⟨

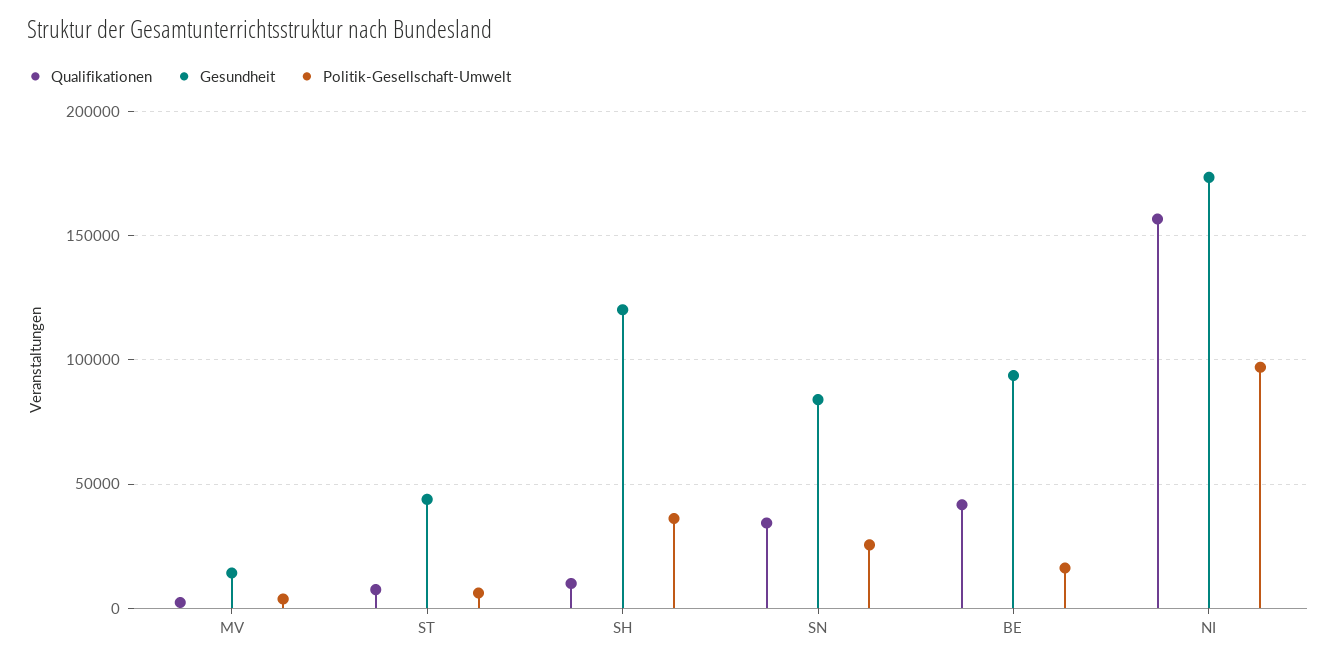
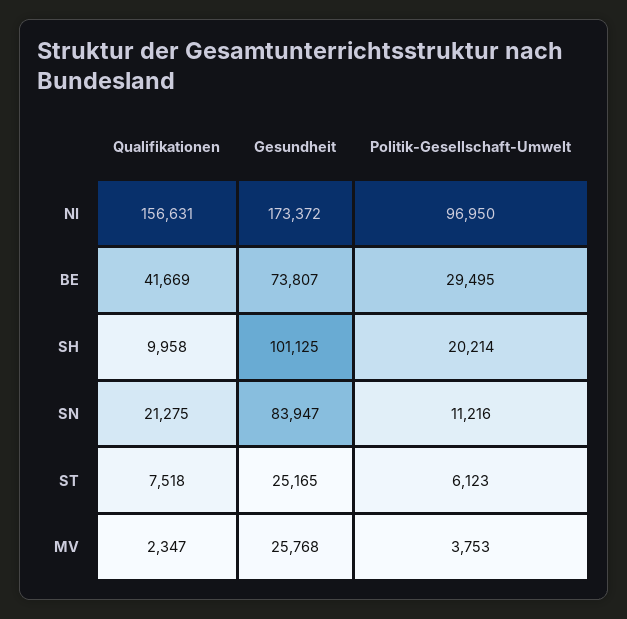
  {
    "Qualifikationen": {
      "MV": 2347,
      "ST": 7518,
      "SH": 9958,
-     "SN": 35000,
+     "SN": 21275,
      "BE": 41669,
      "NI": 156631
    },
    "Gesundheit": {
-     "MV": 15000,
+     "MV": 25768,
-     "ST": 45000,
+     "ST": 25165,
-     "SH": 120000,
+     "SH": 101125,
      "SN": 83947,
-     "BE": 95000,
+     "BE": 73807,
      "NI": 173372
    },
    "Politik-Gesellschaft-Umwelt": {
      "MV": 3753,
      "ST": 6123,
-     "SH": 35000,
+     "SH": 20214,
-     "SN": 25000,
+     "SN": 11216,
-     "BE": 15000,
+     "BE": 29495,
      "NI": 96950
    }
  }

⟩

Problem: Reproduce the material exactly; omit the pictures.

Result below:
  {
    "Qualifikationen": {
      "MV": 2347,
      "ST": 7518,
      "SH": 9958,
-     "SN": 35000,
+     "SN": 21275,
      "BE": 41669,
      "NI": 156631
    },
    "Gesundheit": {
-     "MV": 15000,
+     "MV": 25768,
-     "ST": 45000,
+     "ST": 25165,
-     "SH": 120000,
+     "SH": 101125,
      "SN": 83947,
-     "BE": 95000,
+     "BE": 73807,
      "NI": 173372
    },
    "Politik-Gesellschaft-Umwelt": {
      "MV": 3753,
      "ST": 6123,
-     "SH": 35000,
+     "SH": 20214,
-     "SN": 25000,
+     "SN": 11216,
-     "BE": 15000,
+     "BE": 29495,
      "NI": 96950
    }
  }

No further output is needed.